Pavlof Volcano - Photo by Brandon WilsonThe Alaska Volcano Observatory (AVO) has launched an online ash fall data collection system. Titled Is Ash Falling?, the site offers citizen scientists a chance to help in assessment of volcanic eruption plumes. Adding real time field observations can help delineate the character and size of an eruption plume. Information is also passed to the National Weather Service to help in the formation of their Ashfall Advisories service that is especially important the safe operation of aircraft near active volcanoes.

People living, working and playing near active volcanoes in Alaska are in a much better position to gather data and collect ash, than researchers working out of Fairbanks. The AVO has limited resources and can’t deploy field personnel and sensor equipment to every active volcano.

The ash fall reporting system is hosted by the AVO website. This site allows for the firsthand accounts of ashfall and provides detailed instructions on how to collect volcanic ash after an eruption. A copy of the collection instructions in PDF format are available here.

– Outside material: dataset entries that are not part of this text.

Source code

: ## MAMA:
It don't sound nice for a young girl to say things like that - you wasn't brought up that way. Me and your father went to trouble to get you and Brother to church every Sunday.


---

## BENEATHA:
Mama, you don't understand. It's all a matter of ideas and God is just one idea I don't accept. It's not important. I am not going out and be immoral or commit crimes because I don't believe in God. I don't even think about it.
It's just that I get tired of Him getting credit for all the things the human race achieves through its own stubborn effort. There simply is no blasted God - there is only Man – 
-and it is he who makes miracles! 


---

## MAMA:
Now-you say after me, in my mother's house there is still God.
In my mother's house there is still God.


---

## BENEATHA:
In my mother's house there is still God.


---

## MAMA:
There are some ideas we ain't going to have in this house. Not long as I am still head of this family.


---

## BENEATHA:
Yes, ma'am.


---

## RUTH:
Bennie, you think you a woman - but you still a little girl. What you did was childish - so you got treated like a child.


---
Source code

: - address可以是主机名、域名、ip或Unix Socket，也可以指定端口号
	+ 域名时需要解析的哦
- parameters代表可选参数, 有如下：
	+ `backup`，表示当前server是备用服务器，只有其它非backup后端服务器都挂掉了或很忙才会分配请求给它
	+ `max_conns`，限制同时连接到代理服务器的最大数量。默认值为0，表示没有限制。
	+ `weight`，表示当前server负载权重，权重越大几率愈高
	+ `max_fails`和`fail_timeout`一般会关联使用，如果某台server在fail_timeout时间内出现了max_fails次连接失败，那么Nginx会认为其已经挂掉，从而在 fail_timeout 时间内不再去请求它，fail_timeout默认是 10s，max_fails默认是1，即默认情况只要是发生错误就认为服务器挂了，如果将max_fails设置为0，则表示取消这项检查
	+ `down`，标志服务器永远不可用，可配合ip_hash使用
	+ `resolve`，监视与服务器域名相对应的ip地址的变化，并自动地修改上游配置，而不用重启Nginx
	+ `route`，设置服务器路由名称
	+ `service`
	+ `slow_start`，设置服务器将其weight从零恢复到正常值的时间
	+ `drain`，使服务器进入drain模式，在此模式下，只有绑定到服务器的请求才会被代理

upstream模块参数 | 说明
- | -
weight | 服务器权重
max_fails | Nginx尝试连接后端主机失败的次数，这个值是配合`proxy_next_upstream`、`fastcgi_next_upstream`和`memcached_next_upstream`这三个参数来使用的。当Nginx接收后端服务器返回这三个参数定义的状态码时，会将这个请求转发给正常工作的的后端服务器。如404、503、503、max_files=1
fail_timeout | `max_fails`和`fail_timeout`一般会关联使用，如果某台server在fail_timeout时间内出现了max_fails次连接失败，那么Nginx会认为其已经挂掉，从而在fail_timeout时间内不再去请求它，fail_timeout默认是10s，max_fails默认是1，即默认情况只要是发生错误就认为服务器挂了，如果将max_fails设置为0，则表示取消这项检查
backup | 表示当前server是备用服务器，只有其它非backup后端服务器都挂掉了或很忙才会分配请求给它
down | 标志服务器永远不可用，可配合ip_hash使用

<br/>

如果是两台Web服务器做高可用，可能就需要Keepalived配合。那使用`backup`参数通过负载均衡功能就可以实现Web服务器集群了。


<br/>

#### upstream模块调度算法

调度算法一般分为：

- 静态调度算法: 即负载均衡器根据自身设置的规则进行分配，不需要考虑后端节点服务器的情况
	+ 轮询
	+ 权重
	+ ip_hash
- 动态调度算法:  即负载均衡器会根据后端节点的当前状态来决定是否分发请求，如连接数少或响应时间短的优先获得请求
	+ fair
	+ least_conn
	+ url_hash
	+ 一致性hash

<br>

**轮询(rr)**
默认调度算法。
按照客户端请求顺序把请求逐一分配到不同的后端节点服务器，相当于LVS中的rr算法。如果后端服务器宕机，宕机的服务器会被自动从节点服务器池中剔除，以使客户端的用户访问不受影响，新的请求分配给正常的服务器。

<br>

Tom Murray, Director of the U.S. Geological Survey’s Volcano Science Center, says of the effort, “Ash fall, especially small amounts, is easily mixed in with previous and later ash-fall events and then blown about by winds in the summer. It becomes impossible to tease out ash from different explosions and the timing of when it fell sometimes within a week. By getting ash-fall reports from the public covering a wide range of time and area, we will be able to much better refine our ash-fall models, resulting in better forecasts.”

The AVO provides information to Alaskans about volcanic activity in the state. This includes specific information about each volcano, real-time seismic data and photographs. Ashfall data will be a great additional resource for the site.